Arrivederci, for now.

9 countries, 17 cities, 33 Instagram posts, too many beers and much more wine, many new friends, memories to last a lifetime, and one eternal city that I fell in love with. This was my semester abroad.

It feels like just yesterday that I was making my way to SFO at 4 am to catch my flight to Rome. On the blog post that I published that morning (you can read it here), I wrote about a man named George that I had met at my father’s restaurant. An older gentleman, George can be considered a world traveler and consequently a man of much wisdom. He claimed that traveling so much has given him the answers to many questions throughout his life. Before I left, I didn’t really know what my questions about life were. I didn’t know what answers I could possibly find. Although I’ve only seen a small fraction of the world compared to George, I now feel as though I understand what he meant.

You see, everyone talks about studying abroad as being an insanely positive, life-changing experience. As a prospective study abroad student, you hear these words and expect to wake up every morning with a greater understanding of life and the world, that everyday you will engage with locals and live a magical fairytale, where you won’t gain weight, you’ll get straight A’s, and you’ll fall in love with prince charming in a nice Italian suit. Unfortunately, what they don’t tell you is that life still happens while you’re abroad. You still get stressed, and you still cry, and you still miss home. And most importantly, everyone goes through their own journey. I feel as though everyone has a different and unique purpose for this experience, and are free to find their own meaning to associate with it. Whether it’s learning more about your background and where your family comes from, to fall in love, to discover your passions, or just to see the world, I don’t think a study abroad advisor or student can tell you what your experience will be or should be like. For me, my time in Rome has made me discover that I have a passion for traveling and that I have the ability to shape my future in whatever way I see fit. The last four months have given me the motivation to do so.

So when George said that traveling has given him the answers he’s been searching for his whole life, I can say my first worldly adventure has given me my first: that my life is up to me. I have the ability to shape where I go from here. The entire world is in my hand and I have the opportunity to do with that what I choose. For me, it’s finishing school and working in the field I’ve always dreamed of. It’s giving my family a life they’ve worked too hard for and never received, and giving myself the chance to see the world that I’ve fallen in love with. 

As I pack my bags to wrap up this amazing journey, I would like to share a few thoughts I am taking away with me from this experience.

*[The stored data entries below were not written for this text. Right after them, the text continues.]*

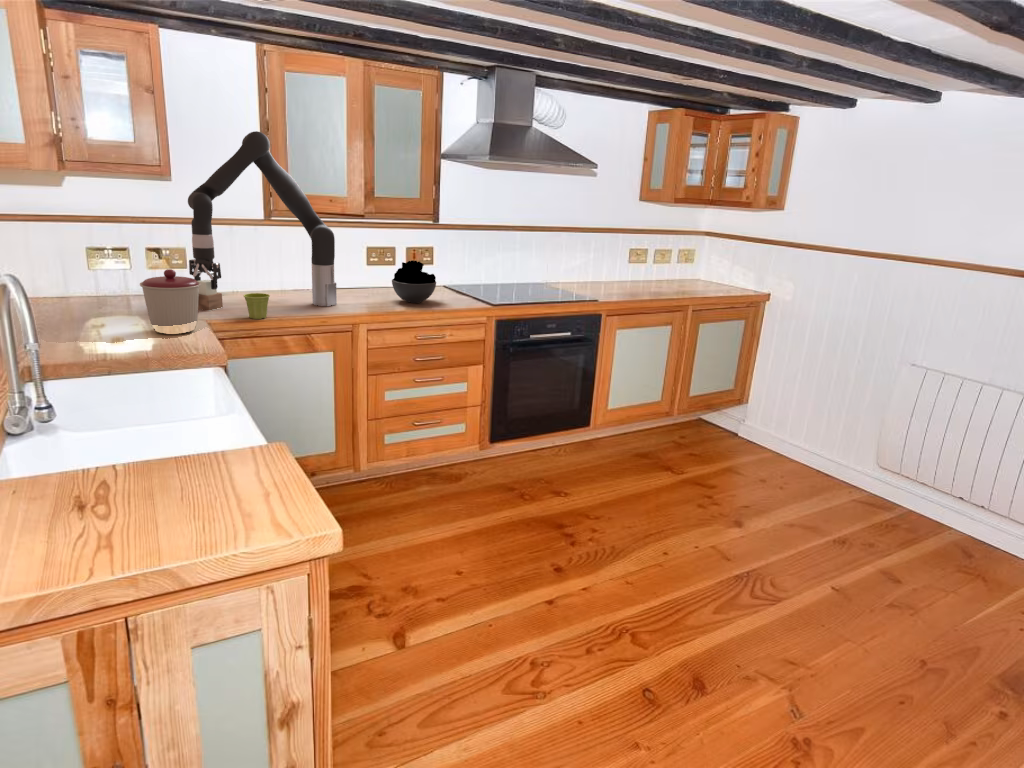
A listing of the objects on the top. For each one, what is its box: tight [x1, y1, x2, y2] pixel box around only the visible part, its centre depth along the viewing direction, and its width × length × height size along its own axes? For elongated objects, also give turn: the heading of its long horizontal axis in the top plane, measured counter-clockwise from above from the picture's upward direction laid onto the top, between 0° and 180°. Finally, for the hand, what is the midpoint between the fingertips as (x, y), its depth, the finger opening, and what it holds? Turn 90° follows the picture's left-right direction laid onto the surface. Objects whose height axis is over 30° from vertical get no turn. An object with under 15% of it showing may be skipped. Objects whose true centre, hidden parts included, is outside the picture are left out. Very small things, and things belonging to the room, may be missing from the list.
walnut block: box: [198, 292, 224, 311], centre depth 258 cm, size 8×8×6 cm
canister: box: [139, 268, 201, 326], centre depth 218 cm, size 18×18×21 cm
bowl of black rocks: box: [391, 260, 437, 304], centre depth 296 cm, size 20×20×19 cm
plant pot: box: [243, 292, 271, 320], centre depth 247 cm, size 9×9×9 cm
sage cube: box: [198, 279, 218, 295], centre depth 256 cm, size 5×5×5 cm
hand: (206, 287), depth 256 cm, fingers open, 8 cm apart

  1. I’ve made some amazing friends along the way. I am very blessed that I found such a great group of people right away while in Rome. They became my family as we traveled Europe together. It’s a blessing to associate the people who made you feel like you were home, with the place that you ended up calling home. You are who you surround yourself with, and I think I found some solid surroundings.
  2. The world is really small. When you’re sharing a hostel in Munich, Germany with a guy who happens to be best friends with one of your friends from college, you realize that. Connect the dots everywhere you go.
  3. Look fear straight in the eyes and say “F off.”. I was in Paris, France, exactly one week before the attacks in November. When we heard, we were a little taken back. We were eating out at a restaurant in Paris on a Friday night, exactly 7 days prior to the attack. However, I refused to let an act of terrorism define my study abroad experience like so many kids did. Many American students went home early out of fear. It’s understandable. However, the fearlessness that I am now so proud of reminds me that this is unfortunately the world we live in, and I will never let the fear of others’ actions stop me from living the life I have imagined. I saw Rome go from busy every night and the streets of Trastevere crowded, to empty piazzas and an eerie feeling. Seeing that distinct change and fear from the locals reminded me that I will always refuse to allow fear get in the way of life.
  4. The best view of the world is from an airplane. I was on more than a few planes throughout the semester, and time after time, I was mesmerized by what I would see. Whether it was just a layer of clouds, the Swiss Alps, or the Mediterranean. It was a constant reminder that we are so small compared to the world. It’s a humbling moment.
  5. There were many times where I looked at Rome and didn’t understand the hype. It’s actually really dirty in some parts, the men are creepy to say the least, there’s graffiti everywhere, and every evening at 5 pm, pigeons will poop all over you. There were days when I didn’t think  life here was so glamourous. I kept comparing it to the more modern Amsterdam, the cleaner Edinburgh, the more efficient Munich, the class of Paris. But then I step into St. Peter’s Basilica. I walk by the Colosseum. I turn the corner and see the Trevi Fountain and the Pantheon. I hear about the Sistine Chapel and then I witness it. Rome is one of a kind. It’s art and history is unparalleled. I am more than lucky to have called it my home.

It is unbelievably surreal that tomorrow, I will be leaving Rome. I don’t know when I’ll be back. I don’t know when the next chance I have to return to Europe will be. I don’t know many things about the future. But what I do know is that I will never forget a moment of this experience, the people who are a part of the story, and the people who made it all possible.

Rome, thank you for being my home. You’ll always have a place in my heart. I don’t know when, but I’ll return to you someday. Ci vediamo a presto. Sarò sempre innamorata di te.